DATA IN THIS EXERCISE ->
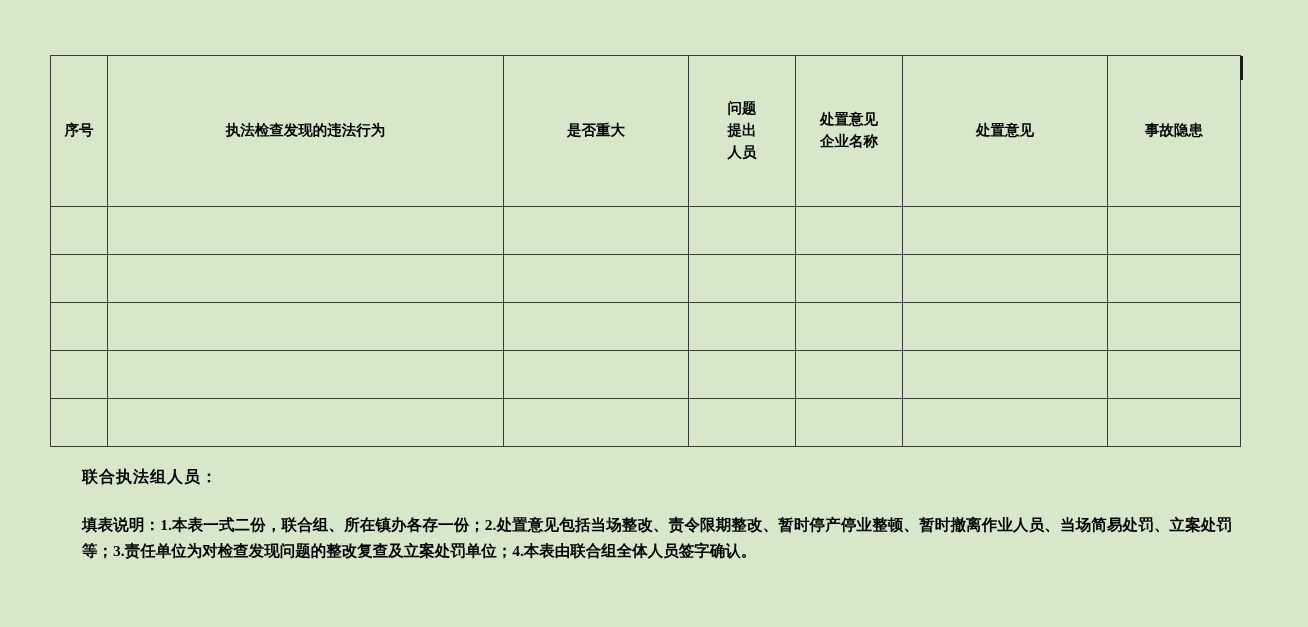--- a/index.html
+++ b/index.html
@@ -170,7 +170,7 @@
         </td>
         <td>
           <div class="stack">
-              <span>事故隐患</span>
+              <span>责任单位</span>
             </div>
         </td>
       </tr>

AIM OF THE EXERCISE -> Would you please retype the material above exactly and leave out each picture?

WRITTEN ANSWER ->
--- a/index.html
+++ b/index.html
@@ -170,7 +170,7 @@
         </td>
         <td>
           <div class="stack">
-              <span>事故隐患</span>
+              <span>责任单位</span>
             </div>
         </td>
       </tr>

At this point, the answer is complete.